My Mom accidentally dropped an external hard drive, and it now appears that the hard drive is damaged and can't be read on its own - I took it to a local computer repair shop and they took the hard drive out and tried to access it separately to no avail.

It sounds like our only option is to use a data recovery service. I understand that there are a lot of options out there and the price range varies greatly.

I thought I'd check and see if anyone on here knew of a good, yet inexpensive data recovery service for a damaged hard drive. Any thoughts are greatly appreciated! Thanks!


----------



## BattleZone (Nov 13, 2007)

Good and inexpensive do not go together in that industry. Data recovery services are VERY expensive, and only worth it for VERY valuable data. I promise you, it won't begin to be worth the cost to recover some TV shows and movies.

But if you want to try, this is the place:

http://www.drivesaversdatarecovery.com/


----------



## kiknwing (Jun 24, 2009)

Because it sounds like a mechanical problem, your looking at at least a couple hundered . I guess this is too late nobut the golden rle for computers is backup, backup, backup.


----------



## dpeters11 (May 30, 2007)

DriveSavers is one of the best in the industry. The nice thing is they have a deal with most hard drive manufacturers that they are authorized to open the drive without affecting a warranty if the drive still has one, though dropping it may void it.

This type of recovery certainly is cheaper than say if the system was burned in a fire but they can give you a quote.


----------



## Marlin Guy (Apr 8, 2009)

The data has to be of substantial value to pay the pros to get it for you.
If it's not, then I'd try a DIY method before scrapping the drive altogether.

http://free-backup.info/diy-hard-drive-recovery-for-the-extremely-desperate.html


----------



## SayWhat? (Jun 7, 2009)

If the shop you took it to says the read system is mechanicaly damaged, there is little hope other than a recovery service. The reason for the cost is the labor and equipment involved.
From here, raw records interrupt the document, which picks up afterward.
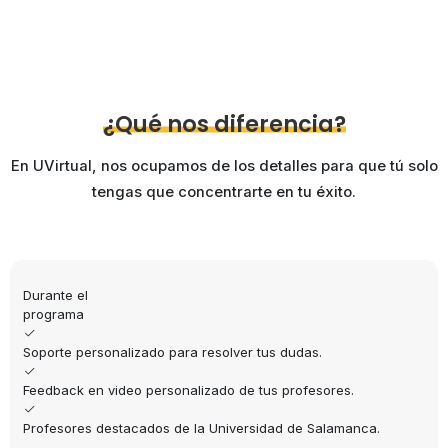
¿Qué nos diferencia?
En UVirtual, nos ocupamos de los detalles para que tú solo
tengas que concentrarte en tu éxito.
Durante el
programa
Soporte personalizado para resolver tus dudas.
Feedback en video personalizado de tus profesores.
Profesores destacados de la Universidad de Salamanca.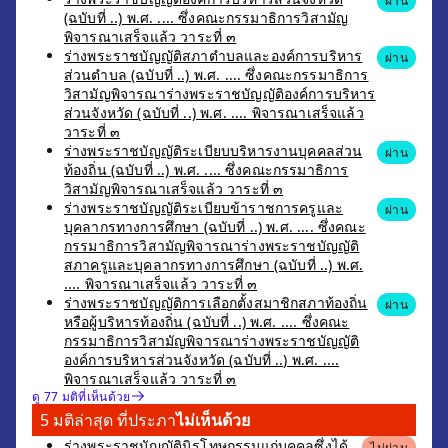
ผ่าน
(ฉบับที่ ..) พ.ศ. .... ซึ่งคณะกรรมาธิการวิสามัญ
พิจารณาเสร็จแล้ว วาระที่ ๓
ร่างพระราชบัญญัติสภาตำบลและองค์การบริหาร
ผ่าน
ส่วนตำบล (ฉบับที่ ..) พ.ศ. .... ซึ่งคณะกรรมาธิการ
วิสามัญพิจารณาร่างพระราชบัญญัติองค์การบริหาร
ส่วนจังหวัด (ฉบับที่ ..) พ.ศ. .... พิจารณาเสร็จแล้ว
วาระที่ ๓
ร่างพระราชบัญญัติระเบียบบริหารงานบุคคลส่วน
ผ่าน
ท้องถิ่น (ฉบับที่ ..) พ.ศ. .... ซึ่งคณะกรรมาธิการ
วิสามัญพิจารณาเสร็จแล้ว วาระที่ ๓
ร่างพระราชบัญญัติระเบียบข้าราชการครูและ
ผ่าน
บุคลากรทางการศึกษา (ฉบับที่ ..) พ.ศ. .... ซึ่งคณะ
กรรมาธิการวิสามัญพิจารณาร่างพระราชบัญญัติ
สภาครูและบุคลากรทางการศึกษา (ฉบับที่ ..) พ.ศ.
.... พิจารณาเสร็จแล้ว วาระที่ ๓
ร่างพระราชบัญญัติการเลือกตั้งสมาชิกสภาท้องถิ่น
ผ่าน
หรือผู้บริหารท้องถิ่น (ฉบับที่ ..) พ.ศ. .... ซึ่งคณะ
กรรมาธิการวิสามัญพิจารณาร่างพระราชบัญญัติ
องค์การบริหารส่วนจังหวัด (ฉบับที่ ..) พ.ศ. ....
พิจารณาเสร็จแล้ว วาระที่ ๓
ดู 77 มติที่เห็นด้วย
5 มติล่าสุด ที่ประภา
ไม่เห็นด้วย
ร่างพระราชบัญญัตินิรโทษกรรมแก่บุคคลซึ่งได้
ไม่ผ่าน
They have to disassemble the drive, remove the platters and set them up in another system to read the data.

Then there's the chance that the platters themselves are damaged.

Another possibility is that the attached circuit board is damaged but the platters and mechanical drive system are intact. It might be possible to have that board replaced.

I guess I'd have to wonder how good the local shop is that checked it and what tests they did.


----------



## RasputinAXP (Jan 23, 2008)

Drivesavers. they have some cheap, slow options now.


----------



## Getteau (Dec 20, 2007)

My company has used On Track in the past and they do good work. When my laptop drive died, I think it was between 1500 and 2500 to recover the data. IIRC, the process was basically, 
1. Send them the drive
2. They look at it for a set fee
3. They send you a file with readout of what they could recover and the recover price.
4. If you decide to pay for the recovery, they restore the data to a USB drive and mail you the USB drive and your original drive.

They did my recovery about 5 years ago and I think that was the process.


----------